The analysis needs to be motivated by whatever the relevant dynamics are in the system. What you have listed are boilerplate analyses that may or may not be useful. Try them and see. But your most valuable tool is your eyes. What you see in the trajectory can and should guide how you quantify the behaviors you observe.
You are right! Some case of MD simulation. I found that the fluctuation of helix displayed a significant moving that was observed by my eyes. However, it was not analyzed by RMSF analysis. Do you know why ?
Let’s me try it. I hope those trajectory analysis methods (RMSD, RMSF, Rg, Hbond) can help me analyze the binding stability of protein:peptide:ligand complex after performing a MD simulation according to your tutorial.
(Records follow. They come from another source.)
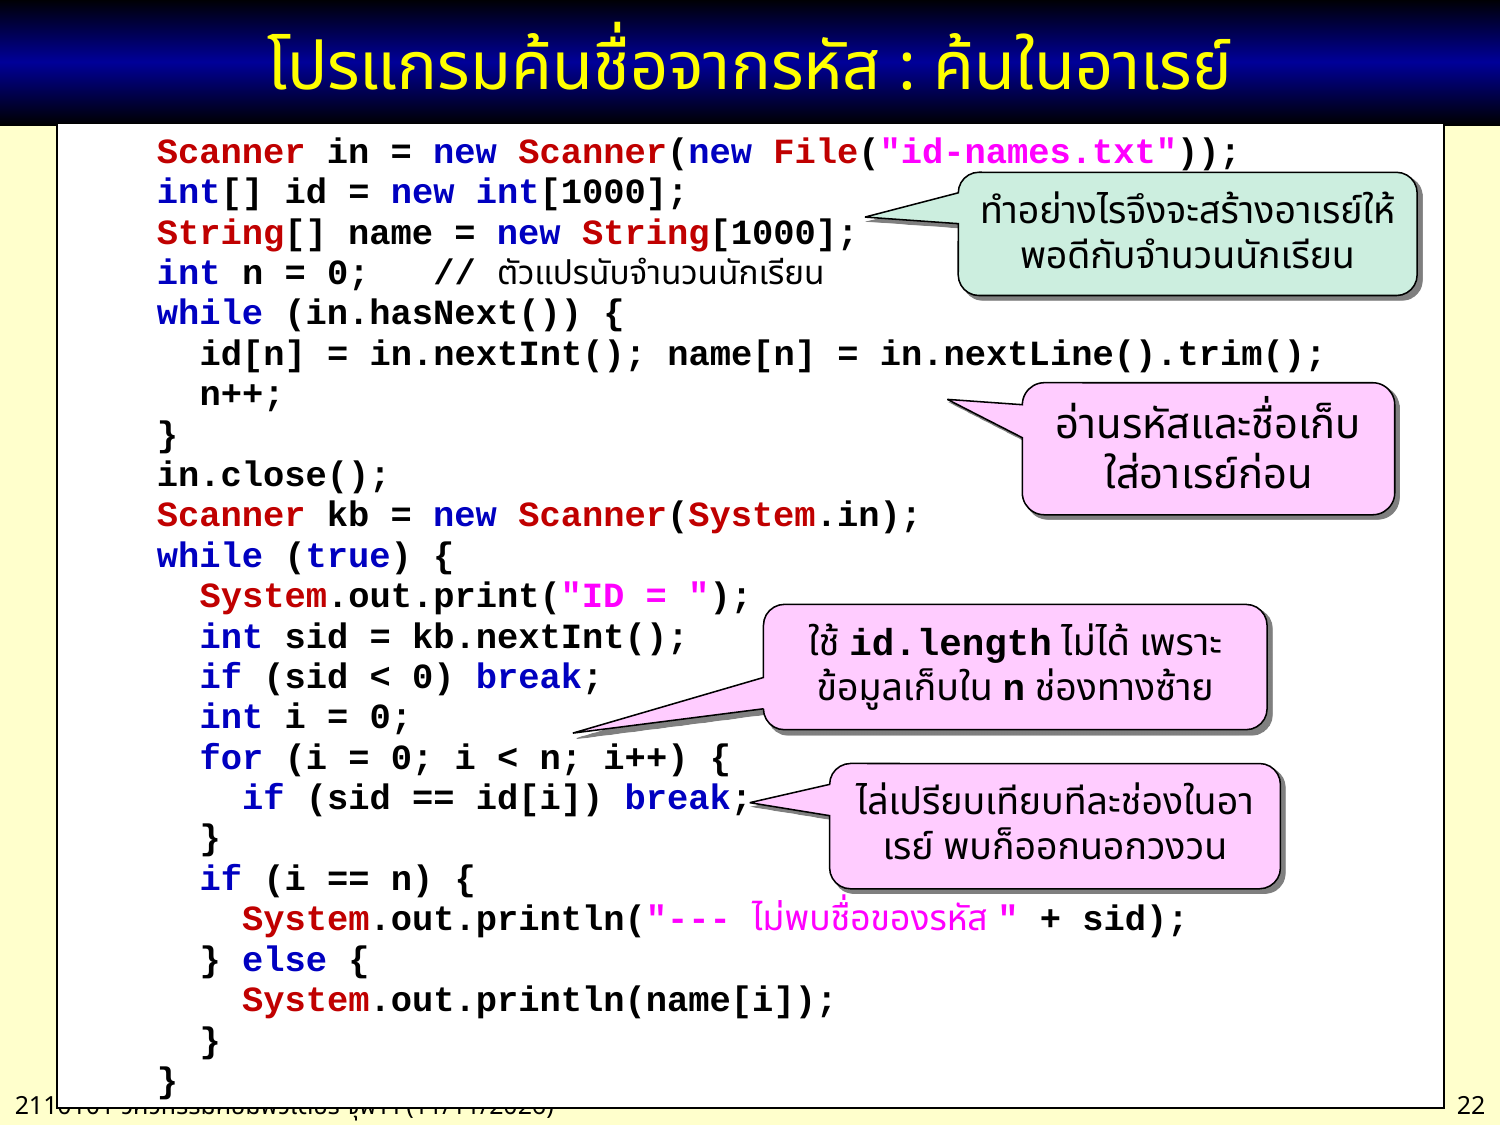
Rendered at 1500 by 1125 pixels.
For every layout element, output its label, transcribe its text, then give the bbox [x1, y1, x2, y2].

text_box ไล่เปรียบเทียบทีละช่องในอาเรย์ พบก็ออกนอกวงวน [749, 763, 1281, 889]
title โปรแกรมค้นชื่อจากรหัส : ค้นในอาเรย์ [0, 0, 1500, 126]
text_box Scanner in = new Scanner(new File("id-names.txt")); int[] id = new int[1000]; String[] name = new String[1000]; int n = 0; // ตัวแปรนับจำนวนนักเรียน while (in.hasNext()) { id[n] = in.nextInt(); name[n] = in.nextLine().trim(); n++; } in.close(); Scanner kb = new Scanner(System.in); while (true) { System.out.print("ID = "); int sid = kb.nextInt(); if (sid < 0) break; int i = 0; for (i = 0; i < n; i++) { if (sid == id[i]) break; } if (i == n) { System.out.println("--- ไม่พบชื่อของรหัส " + sid); } else { System.out.println(name[i]); } } [57, 123, 1444, 1108]
text_box ทำอย่างไรจึงจะสร้างอาเรย์ให้พอดีกับจำนวนนักเรียน [864, 172, 1418, 296]
text_box ใช้ id.length ไม่ได้ เพราะข้อมูลเก็บใน n ช่องทางซ้าย [572, 604, 1268, 734]
text_box อ่านรหัสและชื่อเก็บใส่อาเรย์ก่อน [947, 382, 1395, 515]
I tried to do pdb2gmx, but produced 2 types of posre*.itp file and 2 types of topol*.itp file. I do not know how to do next steps. Besides, a error message (invalid order for directive moleculetype) was happened, shown as below:
protein had two chain, A and I chain, shown as below,
ATOM 1795 CA GLY A 368 59.033 58.052 15.305 1.00 97.56 C
ATOM 1796 C GLY A 368 58.593 58.349 13.883 1.00110.38 C
ATOM 1797 O GLY A 368 58.377 59.536 13.560 1.00111.51 O
ATOM 1798 OXT GLY A 368 58.471 57.398 13.081 1.00109.05 O1-
ATOM 1799 N LYS I 688 59.481 63.655 19.378 1.00139.48 N1+
ATOM 1800 CA LYS I 688 60.143 64.297 20.548 1.00146.68 C
ATOM 1801 C LYS I 688 59.263 65.370 21.186 1.00148.41 C
ATOM 1802 O LYS I 688 59.573 66.561 21.127 1.00150.33 O
when I do pdb2gmx, it produced the following files,
,and I make a copy of protein_processed.gro to be a complex.gro;
At a time before, I moved the all “;include” to the top before the [moleculetype]
However, in this case, I don’t know how to perform and how to solve the error. How to moved the ";include " to a suitable location?